Feasibility of electron-beam irradiation to preserve wild dried mushrooms: Effects on chemical composition and antioxidant activity uri icon


  • Mushrooms are highly perishable matrices and to extend time of consumption they need to be preserved. Since all the available conservation technologies present disadvantages, the combination of two different processes might minimize some of the limitations. Therefore, in the present work, electron-beam irradiation (up to 10 kGy) was applied to dried samples of Boletus edulis and Russula delica, extending previous findings using gamma- and electron-beam irradiations at lower doses (up to 6 kGy) and different wild mushroom species.

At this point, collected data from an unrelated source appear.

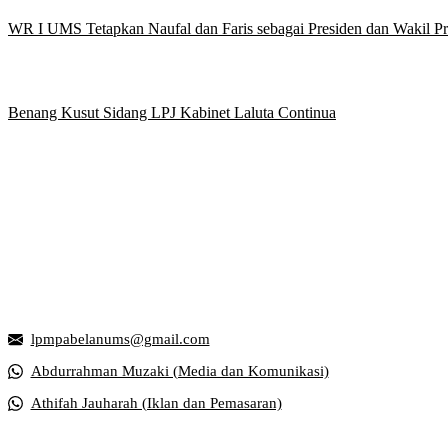
WR I UMS Tetapkan Naufal dan Faris sebagai Presiden dan Wakil 
Benang Kusut Sidang LPJ Kabinet Laluta Continua
Griya Mahasiswa, Universitas Muhammadiyah Surakarta
Jl. Ahmad Yani, Tromol Pos 1 Pabelan, Kec. Kartasura, Kabupaten S
lpmpabelanums@gmail.com
Abdurrahman Muzaki (Media dan Komunikasi)
Athifah Jauharah (Iklan dan Pemasaran)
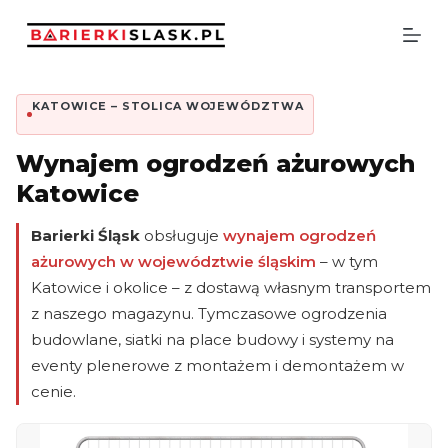
P
r
z
e
j
KATOWICE – STOLICA WOJEWÓDZTWA
d
ź
d
Wynajem ogrodzeń ażurowych
o
Katowice
t
r
e
Barierki Śląsk
obsługuje
wynajem ogrodzeń
ś
ażurowych w województwie śląskim
– w tym
c
i
Katowice i okolice – z dostawą własnym transportem
z naszego magazynu. Tymczasowe ogrodzenia
budowlane, siatki na place budowy i systemy na
eventy plenerowe z montażem i demontażem w
cenie.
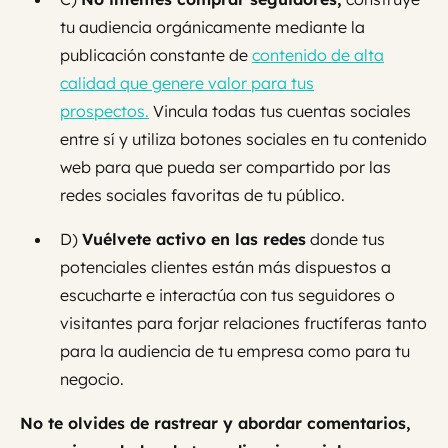
tu audiencia orgánicamente mediante la
publicación constante de
contenido de alta
calidad que genere valor para tus
prospectos.
Vincula todas tus cuentas sociales
entre sí y utiliza botones sociales en tu contenido
web para que pueda ser compartido por las
redes sociales favoritas de tu público.
D)
Vuélvete activo en las redes
donde tus
potenciales clientes están más dispuestos a
escucharte e interactúa con tus seguidores o
visitantes para forjar relaciones fructíferas tanto
para la audiencia de tu empresa como para tu
negocio.
No te olvides de rastrear y abordar comentarios,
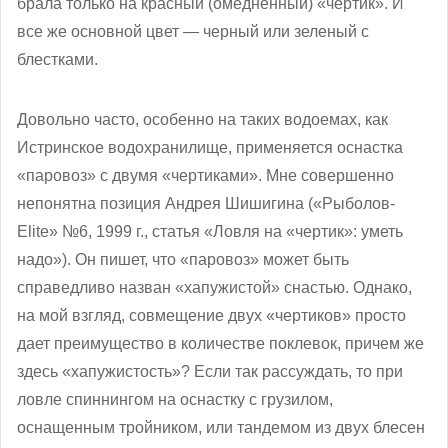
брала только на красный (омедненный) «чертик». И
все же основной цвет — черный или зеленый с
блестками.
Довольно часто, особенно на таких водоемах, как
Истринское водохранилище, применяется оснастка
«паровоз» с двумя «чертиками». Мне совершенно
непонятна позиция Андрея Шишигина («Рыболов-
Elite» №6, 1999 г., статья «Ловля на «чертик»: уметь
надо»). Он пишет, что «паровоз» может быть
справедливо назван «хапужистой» снастью. Однако,
на мой взгляд, совмещение двух «чертиков» просто
дает преимущество в количестве поклевок, причем же
здесь «хапужистость»? Если так рассуждать, то при
ловле спиннингом на оснастку с грузилом,
оснащенным тройником, или тандемом из двух блесен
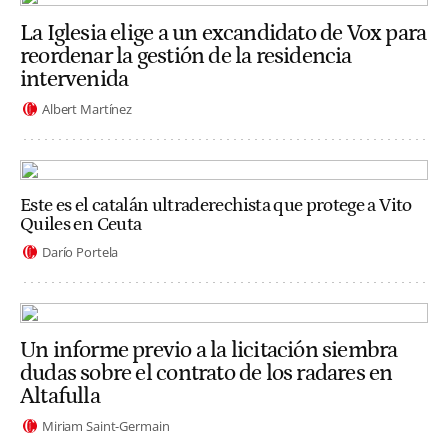
La Iglesia elige a un excandidato de Vox para
reordenar la gestión de la residencia
intervenida
Albert Martínez
Este es el catalán ultraderechista que protege a Vito
Quiles en Ceuta
Darío Portela
Un informe previo a la licitación siembra
dudas sobre el contrato de los radares en
Altafulla
Miriam Saint-Germain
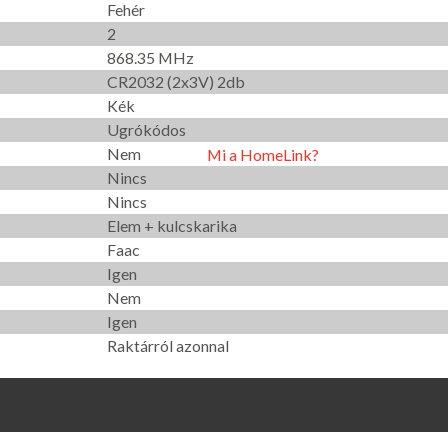
Fehér
2
868.35 MHz
CR2032 (2x3V) 2db
Kék
Ugrókódos
Nem
Mi a HomeLink?
Nincs
Nincs
Elem + kulcskarika
Faac
Igen
Nem
Igen
Raktárról azonnal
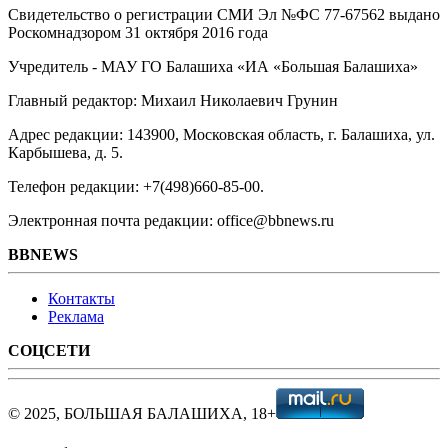
Свидетельство о регистрации СМИ Эл №ФС ‎77-67562 выдано
Роскомнадзором 31 октября 2016 года
Учредитель - МАУ ГО Балашиха «ИА «Большая Балашиха»
Главный редактор: Михаил Николаевич Грунин
Адрес редакции: 143900, Московская область, г. Балашиха, ул.
Карбышева, д. 5.
Телефон редакции: +7(498)660-85-00.
Электронная почта редакции: office@bbnews.ru
BBNEWS
Контакты
Реклама
СОЦСЕТИ
© 2025, БОЛЬШАЯ БАЛАШИХА, 18+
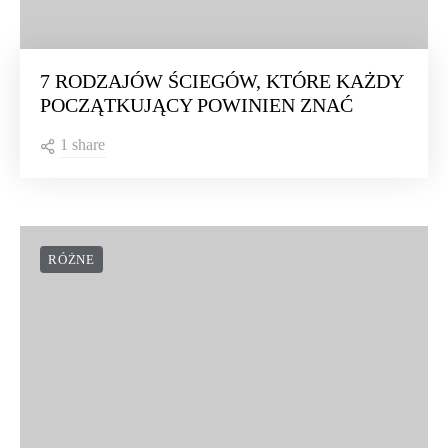
7 RODZAJÓW ŚCIEGÓW, KTÓRE KAŻDY
POCZĄTKUJĄCY POWINIEN ZNAĆ
1 share
RÓŻNE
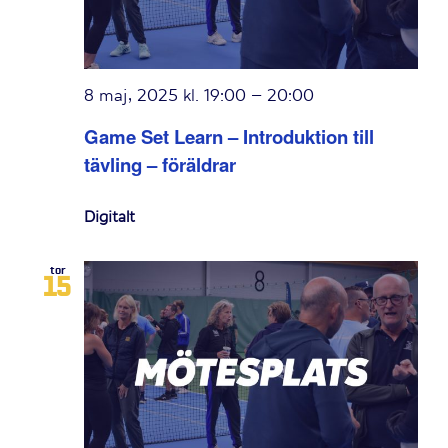
8 maj, 2025 kl. 19:00
–
20:00
Game Set Learn – Introduktion till
tävling – föräldrar
Digitalt
tor
15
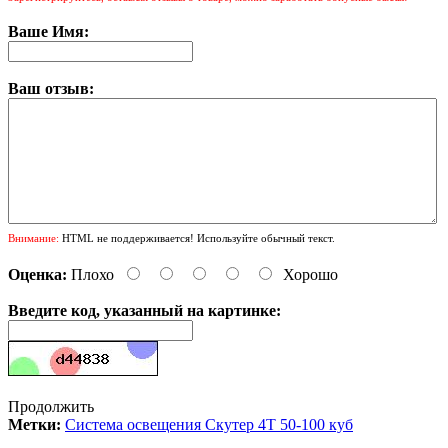
Ваше Имя:
Ваш отзыв:
Внимание:
HTML не поддерживается! Используйте обычный текст.
Оценка:
Плохо
Хорошо
Введите код, указанный на картинке:
Продолжить
Метки:
Система освещения Скутер 4Т 50-100 куб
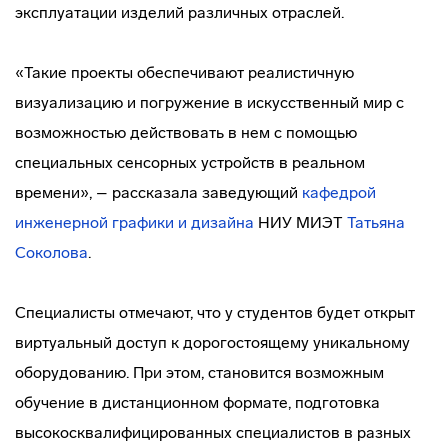
эксплуатации изделий различных отраслей.
«Такие проекты обеспечивают реалистичную
визуализацию и погружение в искусственный мир с
возможностью действовать в нем с помощью
специальных сенсорных устройств в реальном
времени», – рассказала заведующий
кафедрой
инженерной графики и дизайна
НИУ МИЭТ
Татьяна
Соколова
.
Специалисты отмечают, что у студентов будет открыт
виртуальный доступ к дорогостоящему уникальному
оборудованию. При этом, становится возможным
обучение в дистанционном формате, подготовка
высокосквалифицированных специалистов в разных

The effects on nutritional, chemical and antioxidant parameters were evaluated. In general, the applied irradiation, particularly at higher doses, had significant effects on chemical profiles (protein, sugar and organic acid levels tended to decrease, while unsaturated fatty acids, tocopherols and phenolic acids presented higher levels in irradiated samples) and antioxidant activity (increased in irradiated samples). Nevertheless, the assayed doses might be considered to enhance the conservation of B. edulis, allowing the simultaneous achievement of disinfestation and decontamination effects. Industrial relevance B. edulis is among the most commercialized mushrooms worldwide. However, as all mushrooms, suffers severe conservation problems. Electron-beam irradiation (specifically at 6 kGy) proved to be a suitable technology for mushrooms conservation, since it allows disinfestation and decontamination processes without causing high changes in the chemical profiles. In R. delica case, differences caused by irradiation were higher, but it was also found that applying 6 kGy had the same effects of 2 kGy dose, which might be useful for disinfestation (insects elimination) and decontamination (elimination of bacteria and other microorganisms) purposes.